Man drinking coffee alone
Man drinking coffee alone
Source: Jacob Rank

Phone in hand.
Tears cascading.
Cards flipped.
Solitaire sipped.

Rehearsing how it might go, I was overwhelmed with grief. Thirty years I had honored, protected, and loved her. Now I imagined, how our most difficult exchange might flow.

What reaction would there be, when I announced, my resignation to divorce; concluding the need to move on; companionship and comfort I longed.

Could she possibly imagine, the excruciating pain, from even brief contemplation? Would she call me an abuser, in search of misogynistic sex, or would she understand my deep need, for emotional connection and support; the same she once provided, but no longer could.

Rejection stands.
Relationship failing.
Memories scared.
Solitaire sipped.

On me, divorce visited despair. In darkness, there was no hope of repair.
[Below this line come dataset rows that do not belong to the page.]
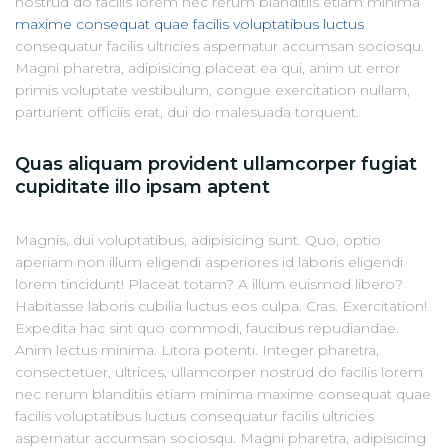
nostrud do facilis lorem nec rerum blanditiis etiam minima
maxime consequat quae facilis voluptatibus luctus
consequatur facilis ultricies aspernatur accumsan sociosqu.
Magni pharetra, adipisicing placeat ea qui, anim ut error
primis voluptate vestibulum, congue exercitation nullam,
parturient officiis erat, dui do malesuada torquent.
Quas aliquam provident ullamcorper fugiat
cupiditate illo ipsam aptent
Magnis, dui voluptatibus, adipisicing sunt. Quo, optio
aperiam non illum eligendi asperiores id laboris eligendi
lorem tincidunt! Placeat totam? A illum euismod libero?
Habitasse laboris cubilia luctus eos culpa. Cras. Exercitation!
Expedita hac sint quo commodi, faucibus repudiandae.
Anim lectus minima. Litora potenti. Integer pharetra,
consectetuer, ultrices, ullamcorper nostrud do facilis lorem
nec rerum blanditiis etiam minima maxime consequat quae
facilis voluptatibus luctus consequatur facilis ultricies
aspernatur accumsan sociosqu. Magni pharetra, adipisicing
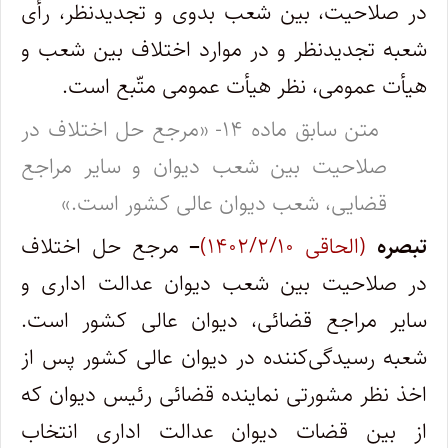
در صلاحیت، بین شعب بدوی و تجدیدنظر، رأی
شعبه تجدیدنظر و در موارد اختلاف بین شعب و
هیأت عمومی، نظر هیأت عمومی متّبع است.
متن سابق ماده ۱۴- «مرجع حل اختلاف در
صلاحیت بین شعب دیوان و سایر مراجع
قضایی، شعب دیوان عالی کشور است.»
تبصره
(الحاقی ۱۴۰۲/۲/۱۰)
–
مرجع حل اختلاف
در صلاحیت بین شعب دیوان عدالت اداری و
سایر مراجع قضائی، دیوان عالی کشور است.
شعبه رسیدگی‌کننده در دیوان عالی کشور پس از
اخذ نظر مشورتی نماینده قضائی رئیس دیوان که
از بین قضات دیوان عدالت اداری انتخاب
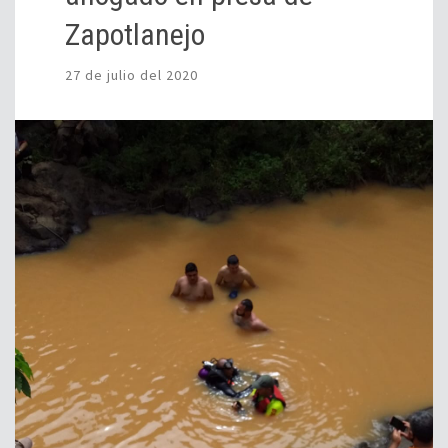
Zapotlanejo
27 de julio del 2020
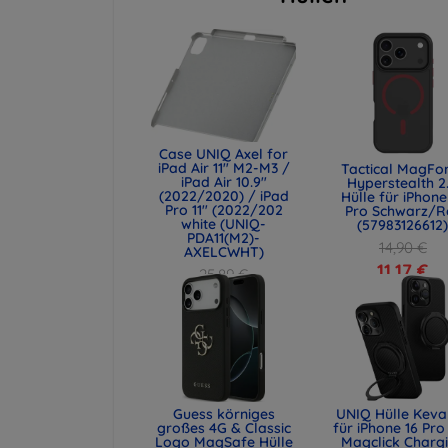
Case UNIQ Axel for
iPad Air 11" M2-M3 /
Tactical MagFo
iPad Air 10.9"
Hyperstealth 2
(2022/2020) / iPad
Hülle für iPhone
Pro 11" (2022/202
Pro Schwarz/R
white (UNIQ-
(57983126612
PDA11(M2)-
14,90 €
AXELCWHT)
11,17 €
25,89 €
19,42 €
Guess körniges
UNIQ Hülle Keva
großes 4G & Classic
für iPhone 16 Pro 
Logo MagSafe Hülle
Magclick Charg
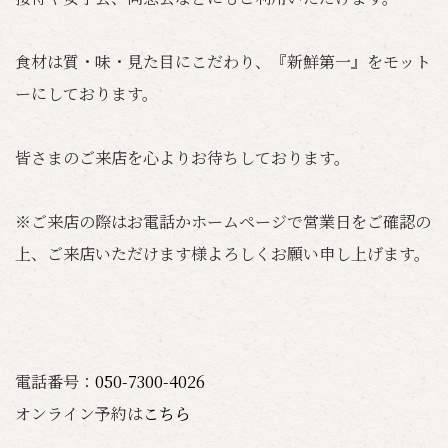
食材は質・味・見た目にこだわり、『新鮮第一』をモット
ーにしております。
皆さまのご来店を心よりお待ちしております。
※ご来店の際はお電話かホームページで営業日をご確認の
上、ご来店いただけます様よろしくお願い申し上げます。
電話番号：
050-7300-4026
オンライン予約は
こちら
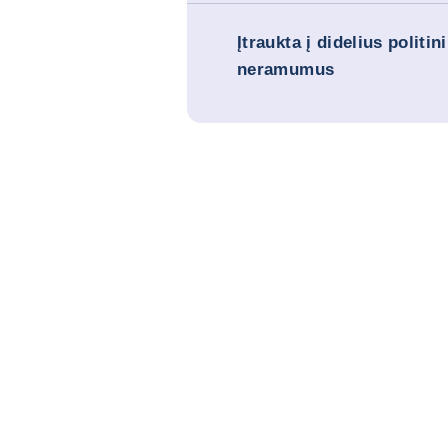
Įtraukta į didelius politin
neramumus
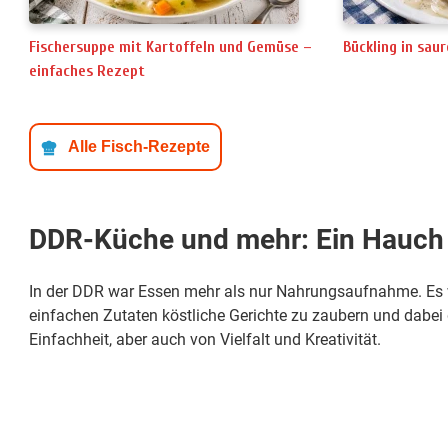
Fischersuppe mit Kartoffeln und Gemüse –
Bückling in sau
einfaches Rezept
Alle Fisch-Rezepte
DDR-Küche und mehr: Ein Hauch v
In der DDR war Essen mehr als nur Nahrungsaufnahme. Es w
einfachen Zutaten köstliche Gerichte zu zaubern und dabe
Einfachheit, aber auch von Vielfalt und Kreativität.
Some days, more time in the fetal position than standing. I needed someone to hug me and tell me everything would be ok. The woman who had done so for 30 years, now refused. In a huddled mess, I would sometimes reach out for help, but then I would pull back, fearing my vulnerability exposed, would be used against me in court. Worse still, I felt a burden. For both our sakes, someone needed to take her place.

Love forsaken.
Quivering limbs shaking.
Connection taken.
Solitaire, no mistaking.

Oh great Cupid,
You bludgeoned me stupid.
Lonely hand,
I’d like to lose it.

In darkness,
My heart be gripped.
Pucker my lips,
One more time,
Solitaire sipped.

Awakening, discovering who I am, reinventing myself. Childhood, marriage, and now post-separation/divorce. It is my third act. My best act so far.